◆ Source material:
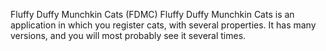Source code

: Fluffy Duffy Munchkin Cats (FDMC)
Fluffy Duffy Munchkin Cats is an application in which you register cats, with several properties. It has many versions,
and you will most probably see it several times.
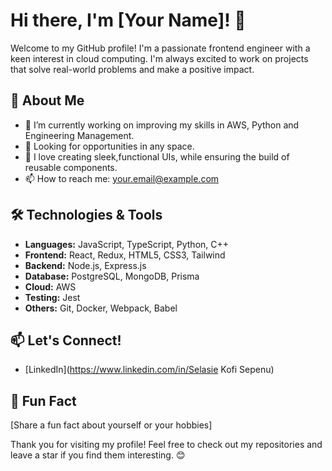 # Hi there, I'm [Your Name]! 👋

Welcome to my GitHub profile! I'm a passionate frontend engineer with a keen interest in cloud computing. I'm always excited to work on projects that solve real-world problems and make a positive impact.

## 🚀 About Me

- 🌱 I’m currently working on improving my skills in AWS, Python and Engineering Management.
- 💼 Looking for opportunities in any space.
- 🎨 I love creating sleek,functional UIs, while ensuring the build of reusable components.
- 📫 How to reach me: [your.email@example.com](mailto:selasisepenu5@gmail.com)

## 🛠️ Technologies & Tools

- **Languages:** JavaScript, TypeScript, Python, C++
- **Frontend:** React, Redux, HTML5, CSS3, Tailwind
- **Backend:** Node.js, Express.js
- **Database:** PostgreSQL, MongoDB, Prisma
- **Cloud:** AWS 
- **Testing:** Jest
- **Others:** Git, Docker, Webpack, Babel



## 📫 Let's Connect!

- [LinkedIn](https://www.linkedin.com/in/Selasie Kofi Sepenu)

## 🌟 Fun Fact

[Share a fun fact about yourself or your hobbies]

Thank you for visiting my profile! Feel free to check out my repositories and leave a star if you find them interesting. 😊
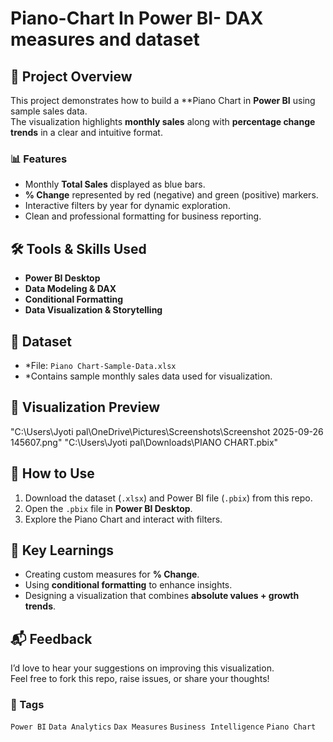 # Piano-Chart In Power BI- DAX measures and dataset

## 📌 Project Overview
This project demonstrates how to build a **Piano Chart in **Power BI** using sample sales data.  
The visualization highlights **monthly sales** along with **percentage change trends** in a clear and intuitive format.

### 📊 Features
- Monthly **Total Sales** displayed as blue bars.
- **% Change** represented by red (negative) and green (positive) markers.
- Interactive filters by year for dynamic exploration.
- Clean and professional formatting for business reporting.

## 🛠 Tools & Skills Used
- **Power BI Desktop**
- **Data Modeling & DAX**
- **Conditional Formatting**
- **Data Visualization & Storytelling**

## 📂 Dataset
- *File: `Piano Chart-Sample-Data.xlsx`  
- *Contains sample monthly sales data used for visualization.

## 📸 Visualization Preview
"C:\Users\Jyoti pal\OneDrive\Pictures\Screenshots\Screenshot 2025-09-26 145607.png"
"C:\Users\Jyoti pal\Downloads\PIANO CHART.pbix"

## 🚀 How to Use
1. Download the dataset (`.xlsx`) and Power BI file (`.pbix`) from this repo.
2. Open the `.pbix` file in **Power BI Desktop**.
3. Explore the Piano Chart and interact with filters.

## 📌 Key Learnings
- Creating custom measures for **% Change**.
- Using **conditional formatting** to enhance insights.
- Designing a visualization that combines **absolute values + growth trends**.

## 📬 Feedback
I’d love to hear your suggestions on improving this visualization.  
Feel free to fork this repo, raise issues, or share your thoughts!


### 🔖 Tags
`Power BI` `Data Analytics` `Dax Measures` `Business Intelligence` `Piano Chart`

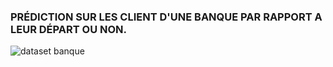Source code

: ### **PRÉDICTION SUR LES CLIENT D'UNE BANQUE PAR RAPPORT A LEUR DÉPART OU NON.**


![dataset banque](https://user-images.githubusercontent.com/82275987/157844581-9b6e8f62-d3be-4bab-be11-cacf46f6c60b.PNG)
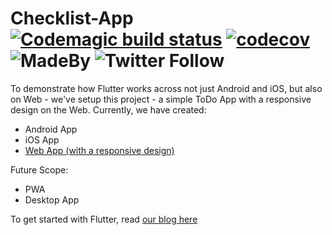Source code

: # Checklist-App [![Codemagic build status](https://api.codemagic.io/apps/5da0203a9f20ef000de2e6fd/5da0203a9f20ef000de2e6fc/status_badge.svg)](https://codemagic.io/apps/5da0203a9f20ef000de2e6fd/5da0203a9f20ef000de2e6fc/latest_build) [![codecov](https://codecov.io/gh/solutelabs/checklist-app/branch/feature%2Fbloc_implementation/graph/badge.svg)](https://codecov.io/gh/solutelabs/checklist-app) ![MadeBy](https://img.shields.io/badge/madeby-solutelabs-blue) ![Twitter Follow](https://img.shields.io/twitter/follow/solutelabs?label=Follow%20SoluteLabs&style=social)

To demonstrate how Flutter works across not just Android and iOS, but also on Web - we've setup this project - a simple ToDo App with a responsive design on the Web.
Currently, we have created:
- Android App
- iOS App
- [Web App (with a responsive design)](http://checklist-app.codemagic.app/)

Future Scope:
- PWA
- Desktop App

To get started with Flutter, read [our blog here](https://blog.solutelabs.com/flutter-for-your-next-product-idea-everything-you-need-to-know-f5179a925524)

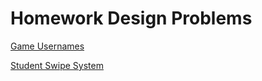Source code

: # Homework Design Problems

[Game Usernames](https://github.com/Archaversine/java-hw-design-exercises-1/blob/main/GameUsernames/app/src)

[Student Swipe System](https://github.com/Archaversine/java-hw-design-exercises-1/blob/main/StudentIDs/app/src)
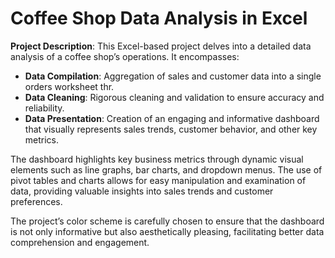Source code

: # Coffee Shop Data Analysis in Excel


**Project Description**:
This Excel-based project delves into a detailed data analysis of a coffee shop’s operations. It encompasses:

- **Data Compilation**: Aggregation of sales and customer data into a single orders worksheet thr.
- **Data Cleaning**: Rigorous cleaning and validation to ensure accuracy and reliability.
- **Data Presentation**: Creation of an engaging and informative dashboard that visually represents sales trends, customer behavior, and other key metrics.

The dashboard highlights key business metrics through dynamic visual elements such as line graphs, bar charts, and dropdown menus. The use of pivot tables and charts allows for easy manipulation and examination of data, providing valuable insights into sales trends and customer preferences.

The project’s color scheme is carefully chosen to ensure that the dashboard is not only informative but also aesthetically pleasing, facilitating better data comprehension and engagement.


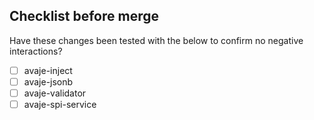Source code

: ## Checklist before merge

Have these changes been tested with the below to confirm no negative interactions?
- [ ] avaje-inject
- [ ] avaje-jsonb
- [ ] avaje-validator
- [ ] avaje-spi-service
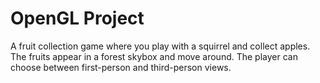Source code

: # OpenGL Project
 A fruit collection game where you play with a squirrel and collect apples. The fruits appear in a forest skybox and move around. The player can choose between first-person and third-person views.
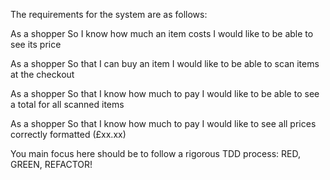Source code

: The requirements for the system are as follows:

As a shopper
So I know how much an item costs
I would like to be able to see its price

As a shopper
So that I can buy an item
I would like to be able to scan items at the checkout

As a shopper
So that I know how much to pay
I would like to be able to see a total for all scanned items

As a shopper
So that I know how much to pay
I would like to see all prices correctly formatted (£xx.xx)

You main focus here should be to follow a rigorous TDD process: RED, GREEN, REFACTOR!
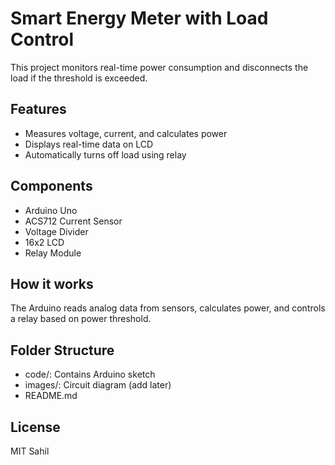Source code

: 
# Smart Energy Meter with Load Control

This project monitors real-time power consumption and disconnects the load if the threshold is exceeded.

## Features
- Measures voltage, current, and calculates power
- Displays real-time data on LCD
- Automatically turns off load using relay

## Components
- Arduino Uno
- ACS712 Current Sensor
- Voltage Divider
- 16x2 LCD
- Relay Module

## How it works
The Arduino reads analog data from sensors, calculates power, and controls a relay based on power threshold.

## Folder Structure
- code/: Contains Arduino sketch
- images/: Circuit diagram (add later)
- README.md

## License
MIT
Sahil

◆ Exercise: Transcribe every line from the one with "Have these changes" through the end of the entries, both included, and leave the pictures out.

◆ Answer to this task:
Have these changes been tested with the below to confirm no negative interactions?
- [ ] avaje-inject
- [ ] avaje-jsonb
- [ ] avaje-validator
- [ ] avaje-spi-service
Source code

: # OpenGL Project
 A fruit collection game where you play with a squirrel and collect apples. The fruits appear in a forest skybox and move around. The player can choose between first-person and third-person views.
Source code

: The requirements for the system are as follows:

As a shopper
So I know how much an item costs
I would like to be able to see its price

As a shopper
So that I can buy an item
I would like to be able to scan items at the checkout

As a shopper
So that I know how much to pay
I would like to be able to see a total for all scanned items

As a shopper
So that I know how much to pay
I would like to see all prices correctly formatted (£xx.xx)

You main focus here should be to follow a rigorous TDD process: RED, GREEN, REFACTOR!
Source code

: 
# Smart Energy Meter with Load Control

This project monitors real-time power consumption and disconnects the load if the threshold is exceeded.

## Features
- Measures voltage, current, and calculates power
- Displays real-time data on LCD
- Automatically turns off load using relay

## Components
- Arduino Uno
- ACS712 Current Sensor
- Voltage Divider
- 16x2 LCD
- Relay Module

## How it works
The Arduino reads analog data from sensors, calculates power, and controls a relay based on power threshold.

## Folder Structure
- code/: Contains Arduino sketch
- images/: Circuit diagram (add later)
- README.md

## License
MIT
Sahil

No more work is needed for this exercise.